Paint colors on dining-room walls above chair-height paneling pick up accent colors in the carpet: In the downstairs dining room, it’s deep reddish-pink, while upstairs, it’s harvest gold. The building’s exterior pale yellow walls, forest green trim and red accents play off the carpet, too.

But with the tavern and patio intended to be gathering places for Wisconsin sports fans, there’s more to the color selections than just the carpet. They’re also a nod to those fans, Polster says — a “subtle, earthy abstraction of Wisconsin Badgers’ signature red and the Green Bay Packers’ green and gold.”

buckatabon tavern 1Traditional wood laminate paneling and dark-stained millwork lend a nostalgic, lake lodge-type vibe, while plush, crushed red velvet fabric lining the tavern booths adds pizzazz.

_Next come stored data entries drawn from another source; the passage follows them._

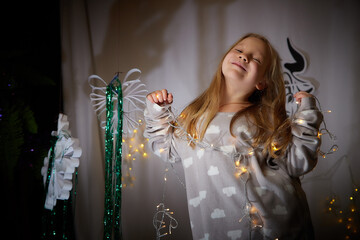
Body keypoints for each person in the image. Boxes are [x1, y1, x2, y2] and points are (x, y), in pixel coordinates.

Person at [144, 33, 323, 240]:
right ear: (224, 60)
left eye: (256, 59)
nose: (244, 56)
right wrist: (157, 110)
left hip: (276, 230)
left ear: (262, 82)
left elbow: (298, 162)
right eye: (239, 50)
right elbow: (165, 148)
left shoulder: (266, 118)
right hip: (214, 232)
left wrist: (307, 116)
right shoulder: (192, 119)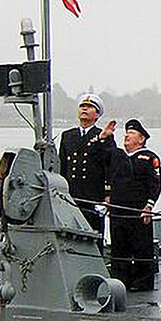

Those same color families carry over to Buckatabon’s seating, which adds its own style authenticity and hint of old-school swank. Tufted, subtly sparkly red and gold vinyl bucket chairs, some on casters, and hunter-green tufted barstools are supper club classics, while booth cushions and banquettes are covered in plush red and gold fabric.

“It’s almost like crushed velvet, but it’s beyond velvet,” Wagner says. “It’s really unique and helps give the space the special kind of look we were after. We didn’t want it to just be all knotty pine and full-on Northwoods. We kept coming back to a theme that was more like mid-century huntsman-inspired, imagining a group in the Northwoods that might go out pheasant hunting and at the end of the day relax with martinis.”

If Buckatabon’s eclectic blend of finishes and furnishings sets a modern supper club stage, its funky collection of tchotchkes, mounted fish and antlers, framed photos and maps, vintage beer signs, and other accessories — many sourced during concept-development road trips up north — add authenticity and patina. The restaurant’s namesakes, Jim and Larry, oversee the tavern from framed photos on a wall facing tavern booths. And a stairway landing wall holds painted wooden arrow signs, the type seen on rural roads throughout northern Wisconsin to help travelers find their way to camps, lodges and supper clubs. At Buckatabon, the signs highlight favorite places visited during research trips.

Those signs are just one example of how the restaurant pays homage to its various Northwoods muses. Another is the bar ceiling, lined with an enlarged map of the Eagle River region and its lakes. It’s pinned with small flags showing the names and locations of iconic, family-owned operations there. And a passport-style marketing program, called Buckatabon’s Up North Adventure, is in the works. It encourages customers to make a pilgrimage north to visit many of those operations, collecting stamps along the way and earning free drinks and other prizes for doing so.

“We set out to truly connect Buckatabon to the Northwoods — in its ambience, decor, menu and attitude,” Wagner says. “It’s quirky and unique, it’s comfortable and very authentic, and that’s exactly what we wanted. It’s the kind of place I love being in.”

buckatabon downstairs 1 Tufted red bucket chairs, bold mid-century carpet and velvet-like plush upholstery combine in the first-floor dining room to create a fresh take on Midwest supper clubs.

Project Team

Snapshot

  • Location: Wauwatosa, Wis.
  • Opened: March 2020
  • Concept: Northwoods-inspired, mid-century tavern and supper club
  • Size: 3,000 square feet, 156 seats
  • Project type: Conversion, remodel
  • Design highlights: Classic supper-club furnishings and finishes, mid-century patterned carpeting, plush fabrics, authentic accessories and collectibles, eclectic lighting, signage and maps highlighting iconic operations that provided design and concept inspiration
  • Build-out: 6 weeks

buckatabon upstairs 1During the conversion, the main stairway was reconfigured and a former mezzanine space filled in to create more seating in the second-floor dining room.